The study also found that while 42% of Canada’s unemployed lived in Ontario, the province received only 25% of training funds available to people on EI. “Many of the unemployed in Ontario and provinces to its west are either left to fend for themselves or forced to shed assets and spend savings in order to access provincial social assistance,” says the study, entitled Help Wanted: How well did the EI program respond during the recent recession?. “EI’s poor performance in Ontario and Western Canada may place added pressures on provincial budgets and provincial taxpayers in those provinces.
“Simply stated, a national social program that does not work for Ontario or the West is not in the national interest.”
EI payouts vary depending on a person’s salary, how long they have been working and the unemployment rate in their “economic region.” The system is designed to make automatic adjustments so that it is easier to qualify for EI benefits in regions with higher unemployment rates or when unemployment rates are increasing.
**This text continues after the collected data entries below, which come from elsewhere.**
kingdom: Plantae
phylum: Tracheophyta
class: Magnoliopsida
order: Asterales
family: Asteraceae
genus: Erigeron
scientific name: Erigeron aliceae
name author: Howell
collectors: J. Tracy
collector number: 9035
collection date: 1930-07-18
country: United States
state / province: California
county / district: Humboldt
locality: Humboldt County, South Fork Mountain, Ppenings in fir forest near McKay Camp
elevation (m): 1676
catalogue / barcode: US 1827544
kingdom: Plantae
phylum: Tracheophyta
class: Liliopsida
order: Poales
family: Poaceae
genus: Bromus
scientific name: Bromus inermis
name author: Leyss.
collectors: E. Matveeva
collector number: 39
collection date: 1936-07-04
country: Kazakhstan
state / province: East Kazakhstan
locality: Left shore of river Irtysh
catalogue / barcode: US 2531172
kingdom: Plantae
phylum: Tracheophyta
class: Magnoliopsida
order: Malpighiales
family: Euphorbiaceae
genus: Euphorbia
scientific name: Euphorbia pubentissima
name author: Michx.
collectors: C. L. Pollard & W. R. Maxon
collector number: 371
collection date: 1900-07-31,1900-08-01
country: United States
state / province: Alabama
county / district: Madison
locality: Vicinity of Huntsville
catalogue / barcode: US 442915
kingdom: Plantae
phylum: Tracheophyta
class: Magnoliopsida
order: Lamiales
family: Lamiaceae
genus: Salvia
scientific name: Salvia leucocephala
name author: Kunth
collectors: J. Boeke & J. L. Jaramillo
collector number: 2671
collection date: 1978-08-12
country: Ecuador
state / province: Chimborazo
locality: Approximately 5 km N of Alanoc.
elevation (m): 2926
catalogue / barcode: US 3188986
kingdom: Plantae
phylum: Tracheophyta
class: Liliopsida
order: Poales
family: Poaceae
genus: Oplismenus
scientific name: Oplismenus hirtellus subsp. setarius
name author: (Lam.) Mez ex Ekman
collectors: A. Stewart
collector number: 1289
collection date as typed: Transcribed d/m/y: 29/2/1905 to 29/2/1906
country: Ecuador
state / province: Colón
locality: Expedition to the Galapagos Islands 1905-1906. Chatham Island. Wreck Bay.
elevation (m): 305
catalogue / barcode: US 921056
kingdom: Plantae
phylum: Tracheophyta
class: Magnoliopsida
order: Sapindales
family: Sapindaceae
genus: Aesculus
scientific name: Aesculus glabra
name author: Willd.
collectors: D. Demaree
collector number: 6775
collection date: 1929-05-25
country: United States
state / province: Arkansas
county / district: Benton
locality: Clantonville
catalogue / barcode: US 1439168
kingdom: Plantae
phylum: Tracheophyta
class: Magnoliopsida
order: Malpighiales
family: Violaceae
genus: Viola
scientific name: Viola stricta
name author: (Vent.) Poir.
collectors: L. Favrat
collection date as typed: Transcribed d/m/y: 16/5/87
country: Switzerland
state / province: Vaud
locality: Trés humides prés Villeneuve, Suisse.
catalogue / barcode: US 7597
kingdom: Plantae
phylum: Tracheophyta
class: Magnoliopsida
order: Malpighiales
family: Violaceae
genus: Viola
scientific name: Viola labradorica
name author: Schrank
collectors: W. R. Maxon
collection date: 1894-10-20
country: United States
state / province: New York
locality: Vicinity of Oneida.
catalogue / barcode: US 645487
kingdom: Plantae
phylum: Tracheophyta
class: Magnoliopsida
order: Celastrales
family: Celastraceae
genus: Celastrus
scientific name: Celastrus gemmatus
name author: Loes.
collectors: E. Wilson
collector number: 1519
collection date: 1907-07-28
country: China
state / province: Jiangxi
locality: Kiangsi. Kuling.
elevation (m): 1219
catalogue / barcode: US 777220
Mr. Mendelsohn said the startling trends highlighted in the study are the result of a changing labour market in which more people are contract or part-time workers or self-employed and therefore do not qualify for EI benefits. An increasing number of these individuals are new entrants to Canada or new citizens who are disproportionately concentrated in greater Toronto, Vancouver and increasingly in Calgary and Edmonton, he added.
Then there are those who have made contributions to the system but have either exhausted their benefits or not worked enough hours to qualify.
“The support that EI offers is for what could be considered a traditional labour market — someone going to work at the same job every day, collecting a paycheque who then gets help from EI when their employer lays them off temporarily because of an economic slowdown,” Mr. Mendelsohn said.
“But fewer and fewer people have jobs like that. So we have a social policy that was designed for the labour market of the 1950s or 1960s that neither you nor I participate in. The assumptions of the system are not designed for the labour market in which most people live.”
He also noted that while fewer people received EI benefits during the past recession when compared with previous economic downturns, qualifying became easier and benefits lasted longer for those who were eligible.